About this task =>
Copy everything from the line containing "Daily Miles: median" down to the end of the entries without changing a word, and leave the pictures out.

* * * *

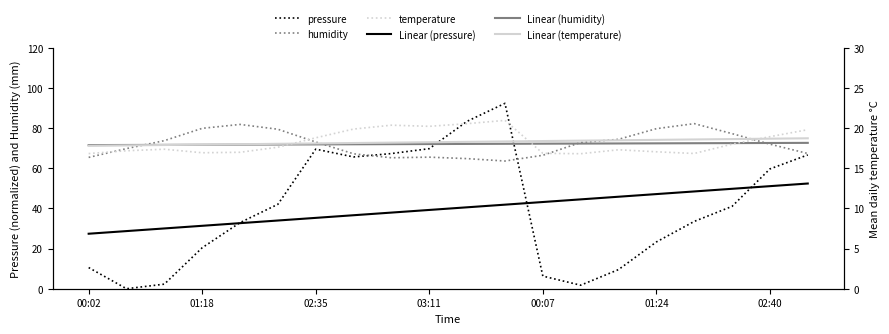

What is the maximum value for temperature?

20.9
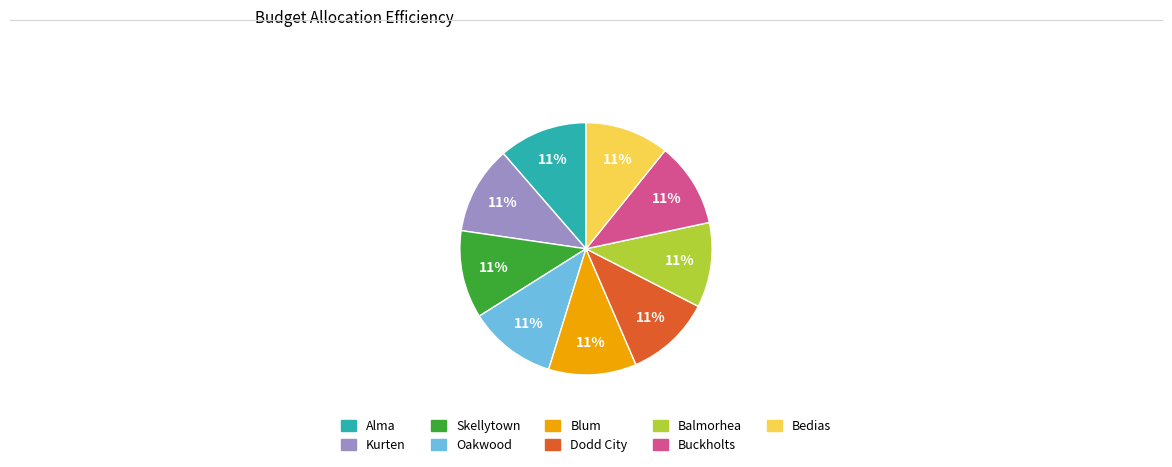

Approximately how many times larger is the value at Buckholts compared to Blum?

1.0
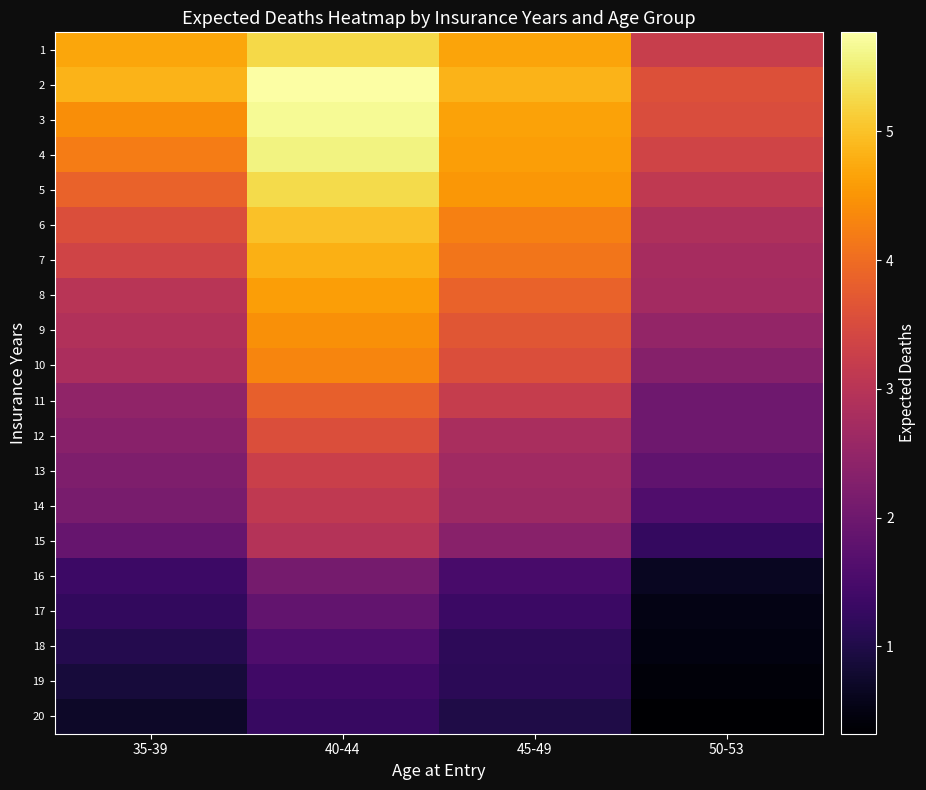

What is the difference between the highest and lowest values at 50-53?

3.3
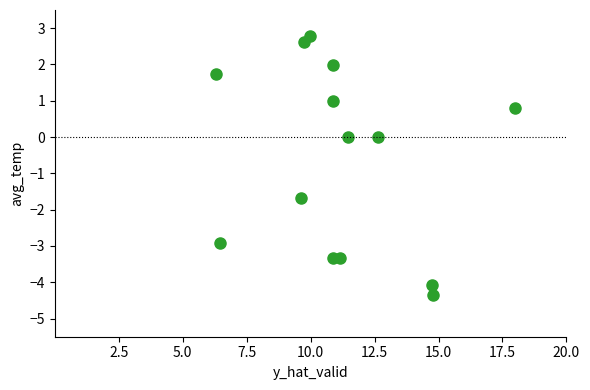

What is the range of X values (max minus min)?

11.7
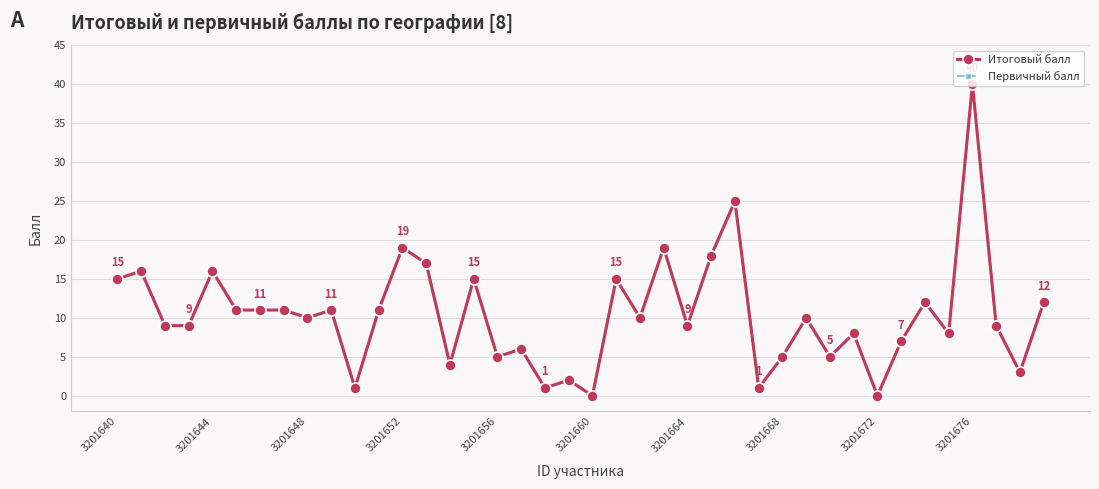

What is the maximum value shown in the chart?

40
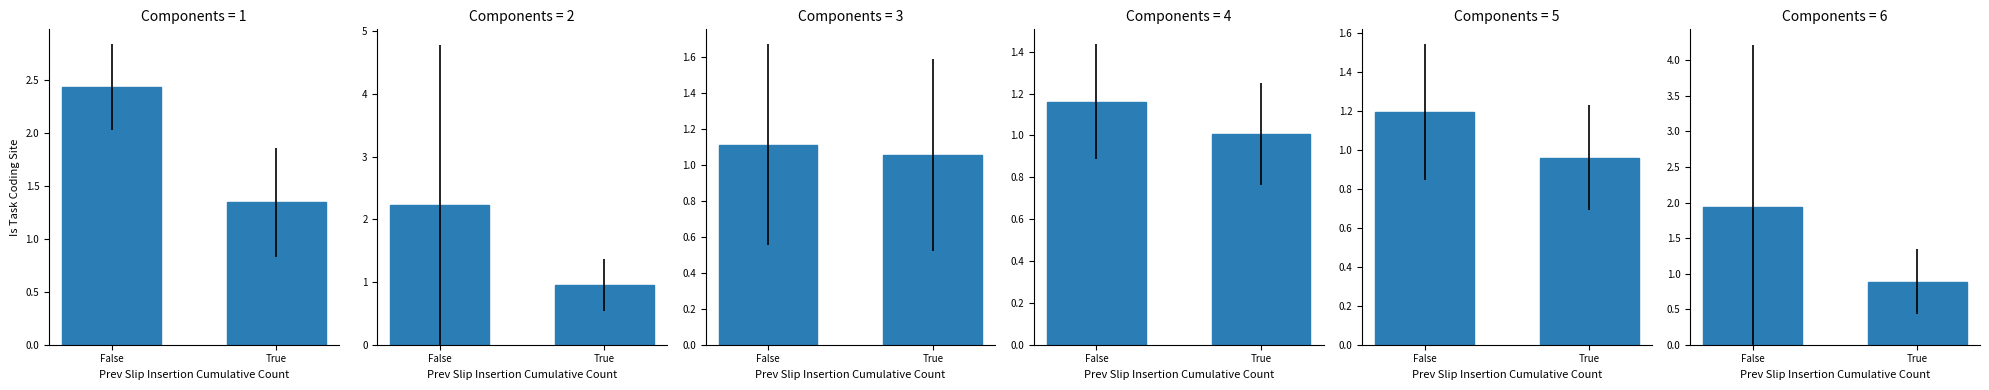

How many groups of bars are there?

2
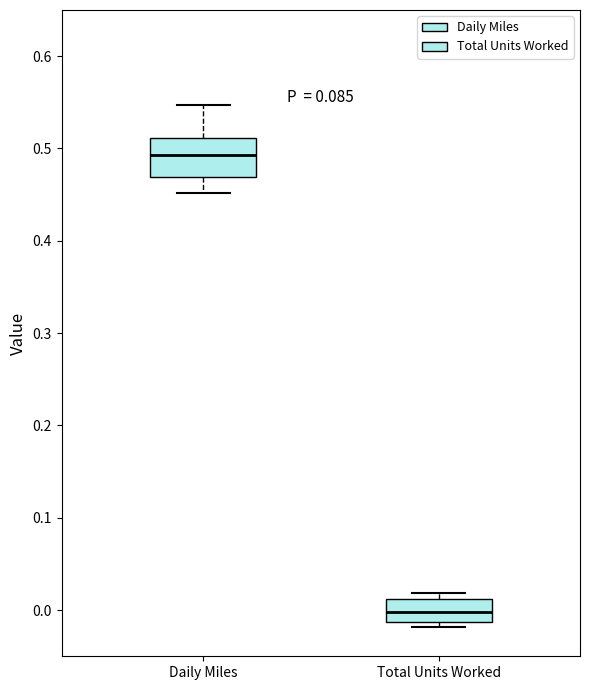

Reading left to right, read every box against the y-axis: the position of its median line, the range the box covers, and the ends of its whiskers. The values are not printed on the chart, so give them approximately, as read against the axis.

Daily Miles: median 0.49, box 0.47 to 0.51, whiskers 0.45 to 0.55
Total Units Worked: median 0.00, box -0.01 to 0.01, whiskers -0.02 to 0.02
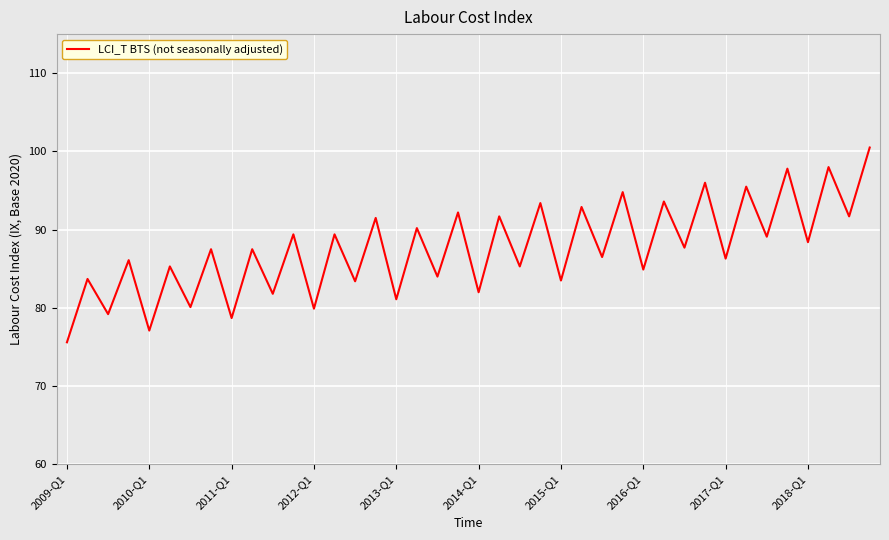

What is the difference between the maximum and minimum values?

24.9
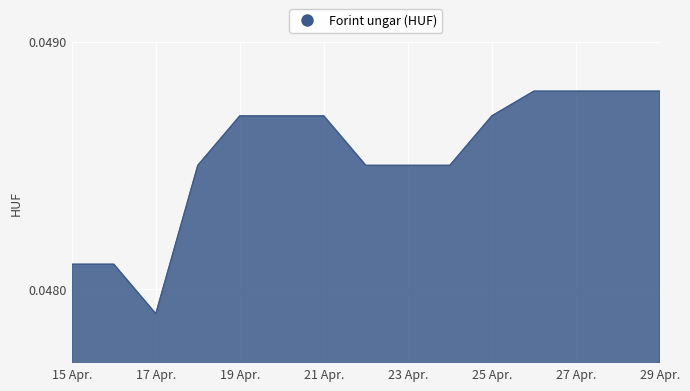

Is this an area chart (filled region under the line)?

Yes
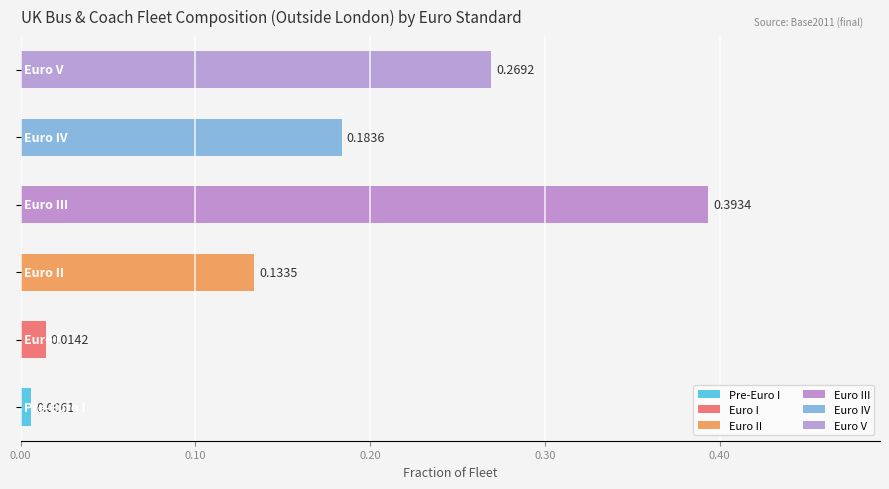

How many distinct data groups are displayed?

1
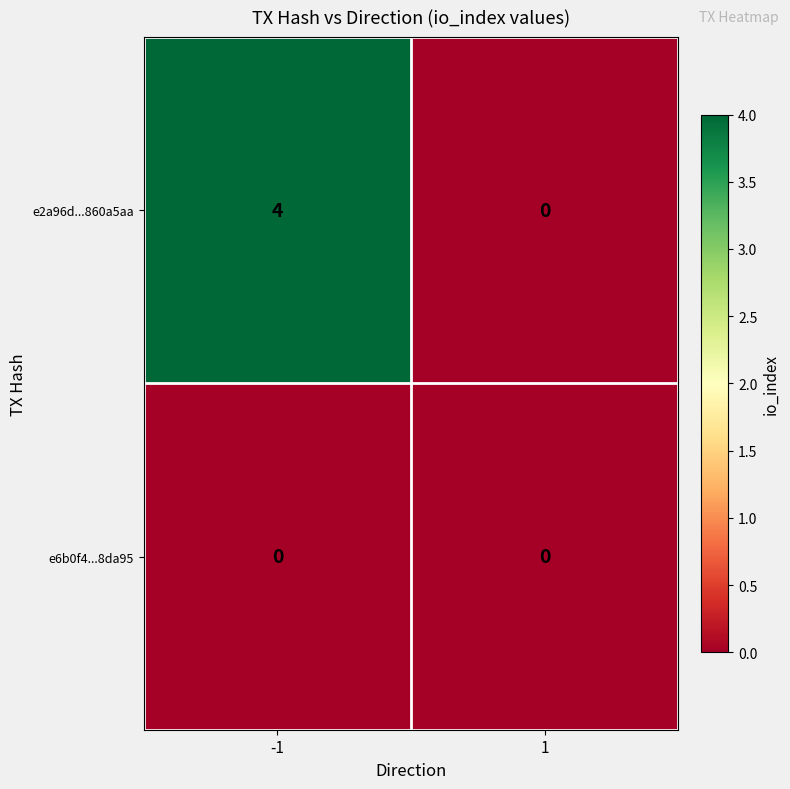

Reading right to left, list all the values displayed in this chart.

e2a96d...860a5aa: 0	4
e6b0f4...8da95: 0	0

* * * *

Answer space =>
Daily Miles: median 0.49, box 0.47 to 0.51, whiskers 0.45 to 0.55
Total Units Worked: median 0.00, box -0.01 to 0.01, whiskers -0.02 to 0.02

What is the difference between the maximum and minimum values?

24.9

Is this an area chart (filled region under the line)?

Yes

How many distinct data groups are displayed?

1

Reading right to left, list all the values displayed in this chart.

e2a96d...860a5aa: 0	4
e6b0f4...8da95: 0	0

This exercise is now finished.